Sand Frog

Across the Bridge

At least for those of us who enjoy the predawn darkness, it is so easy to love a predawn thunderstorm. Now Dasher, now Dancer, it came rumbling noisily through, awakening me from the slight doze to which I’d returned after Father Nature’s quick traipse. In a Navy ship, a headcall, but in those days it didn’t strike during the wee hours. Lightning and thunder, on Donder and Blitzen, and the sound of rain on the upstairs porch roof just outside my door. I went out to appreciate it for a moment and check for the PCNH, not there yet, and to read the thermometer, just over 80F and gaspingly muggy.
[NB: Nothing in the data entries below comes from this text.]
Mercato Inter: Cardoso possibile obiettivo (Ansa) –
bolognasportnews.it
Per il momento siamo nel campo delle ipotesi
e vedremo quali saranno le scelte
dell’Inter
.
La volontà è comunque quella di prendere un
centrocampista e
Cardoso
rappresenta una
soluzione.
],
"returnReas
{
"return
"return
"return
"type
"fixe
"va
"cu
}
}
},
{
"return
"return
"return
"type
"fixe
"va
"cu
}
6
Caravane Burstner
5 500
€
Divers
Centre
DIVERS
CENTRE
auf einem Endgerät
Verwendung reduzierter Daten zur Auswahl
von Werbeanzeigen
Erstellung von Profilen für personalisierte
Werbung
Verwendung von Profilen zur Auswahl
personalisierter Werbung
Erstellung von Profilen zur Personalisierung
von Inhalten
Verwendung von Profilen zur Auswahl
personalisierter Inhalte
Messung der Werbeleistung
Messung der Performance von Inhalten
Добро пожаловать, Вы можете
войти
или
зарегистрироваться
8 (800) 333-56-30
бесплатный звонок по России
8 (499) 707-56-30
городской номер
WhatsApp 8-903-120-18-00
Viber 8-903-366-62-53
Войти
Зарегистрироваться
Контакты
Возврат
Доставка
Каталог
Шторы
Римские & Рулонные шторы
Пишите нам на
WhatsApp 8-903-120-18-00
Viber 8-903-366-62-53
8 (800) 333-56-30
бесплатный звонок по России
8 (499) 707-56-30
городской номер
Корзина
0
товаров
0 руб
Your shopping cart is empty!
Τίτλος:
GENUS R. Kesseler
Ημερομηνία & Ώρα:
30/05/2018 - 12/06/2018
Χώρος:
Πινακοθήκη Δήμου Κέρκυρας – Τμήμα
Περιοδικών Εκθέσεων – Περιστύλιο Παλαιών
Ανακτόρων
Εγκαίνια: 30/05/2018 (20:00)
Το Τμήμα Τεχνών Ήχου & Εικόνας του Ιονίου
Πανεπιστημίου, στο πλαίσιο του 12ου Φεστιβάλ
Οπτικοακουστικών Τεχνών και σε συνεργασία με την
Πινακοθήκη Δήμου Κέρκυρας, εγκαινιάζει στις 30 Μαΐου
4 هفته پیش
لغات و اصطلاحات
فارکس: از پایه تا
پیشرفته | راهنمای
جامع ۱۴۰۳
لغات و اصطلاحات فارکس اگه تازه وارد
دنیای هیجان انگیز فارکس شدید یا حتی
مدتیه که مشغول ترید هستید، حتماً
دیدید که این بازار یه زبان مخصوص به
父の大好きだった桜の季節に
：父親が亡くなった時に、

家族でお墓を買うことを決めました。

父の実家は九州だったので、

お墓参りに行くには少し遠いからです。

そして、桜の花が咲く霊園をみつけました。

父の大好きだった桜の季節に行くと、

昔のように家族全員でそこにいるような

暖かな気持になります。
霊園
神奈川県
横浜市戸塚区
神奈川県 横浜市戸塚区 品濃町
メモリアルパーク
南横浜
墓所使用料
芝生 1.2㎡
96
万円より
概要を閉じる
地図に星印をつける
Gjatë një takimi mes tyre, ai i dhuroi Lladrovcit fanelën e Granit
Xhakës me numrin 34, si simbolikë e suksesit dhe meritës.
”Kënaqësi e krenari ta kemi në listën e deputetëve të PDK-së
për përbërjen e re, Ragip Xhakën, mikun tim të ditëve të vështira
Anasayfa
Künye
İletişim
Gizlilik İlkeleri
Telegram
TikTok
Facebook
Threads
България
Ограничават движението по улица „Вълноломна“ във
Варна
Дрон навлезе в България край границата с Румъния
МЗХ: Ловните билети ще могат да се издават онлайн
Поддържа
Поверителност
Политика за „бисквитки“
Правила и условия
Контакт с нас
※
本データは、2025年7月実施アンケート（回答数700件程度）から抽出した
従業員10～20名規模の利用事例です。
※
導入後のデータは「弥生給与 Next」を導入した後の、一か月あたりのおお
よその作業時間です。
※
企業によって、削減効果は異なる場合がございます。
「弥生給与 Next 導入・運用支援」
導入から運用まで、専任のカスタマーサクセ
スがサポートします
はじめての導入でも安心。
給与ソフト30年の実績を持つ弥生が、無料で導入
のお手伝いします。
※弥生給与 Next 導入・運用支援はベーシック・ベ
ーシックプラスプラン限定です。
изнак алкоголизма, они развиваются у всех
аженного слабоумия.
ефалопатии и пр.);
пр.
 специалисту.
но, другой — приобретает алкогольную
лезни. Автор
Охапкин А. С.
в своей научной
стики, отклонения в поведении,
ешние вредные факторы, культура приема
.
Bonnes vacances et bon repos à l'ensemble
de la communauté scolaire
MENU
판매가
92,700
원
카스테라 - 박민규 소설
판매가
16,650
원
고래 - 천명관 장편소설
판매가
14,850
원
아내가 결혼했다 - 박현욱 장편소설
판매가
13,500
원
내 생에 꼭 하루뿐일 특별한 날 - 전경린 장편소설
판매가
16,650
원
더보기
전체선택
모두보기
Back inside just as the storm, which had a chance to make itself proud but didn't, drifts on off toward Apalachicola. 

The iTitan program on my iPad shows another string of yellow revolving toward me from just this side of Fort Walton Beach. 

Stretching from Grand Isle to Ocala, this weather system covers this entire part of the Gulf of Mexico. It has its back arched to the north and is rotating slightly clockwise, which means nothing to worry about, just enjoy the sound and fury. It would be nice if its bite is as wet as its bark, but typically these late summer storms go either slightly south of us, pouring on Shell Island, or just up the road, drenching Advance Auto Parts and the Hertz outlet at 15th and Frankford, but leaving us parched. 

Here comes a little more now, and the newspaper’s there at the end of the path. But I’m not going downstairs and out yet. Hoping it is but betting it isn’t, I’ll trust the carrier double-bagged it this morning. 

Across the Bridge. Yesterday Linda and I had an adventure, left here about ten-thirty or eleven, drove out to the beach and explored the eastern shore from Bridgewater to Bay Point and on across the Lagoon bridge to Thomas Drive and Schooners. My mouth was set for the oyster basket until someone laid the blue menu in front of us and said “we’re still having our lobsterfest” so we both ordered from that. OK but Buddy Boy, this ain’t Maine, next time I'm with the local shellfish. On the beach just beyond our table someone was sculpting an enormous frog in the sand. Beautiful, and really well done. I should have gotten a picture but was busy texting Tass and Kristen.

After lunch we browsed back along the bayshore, returning to Magnolia Beach looking across toward St. Andrews. When I was a boy nothing was over there before WW2 but Major Wood’s homestead. True to its name, the place is covered with magnolia grandiflora, and from one place we stood on the quiet and peaceful bayshore looking straight across at the Port. That freighter looked close enough to toss a stone across and hit it if I were George Washington.

Now dash away, dash away, dash away all.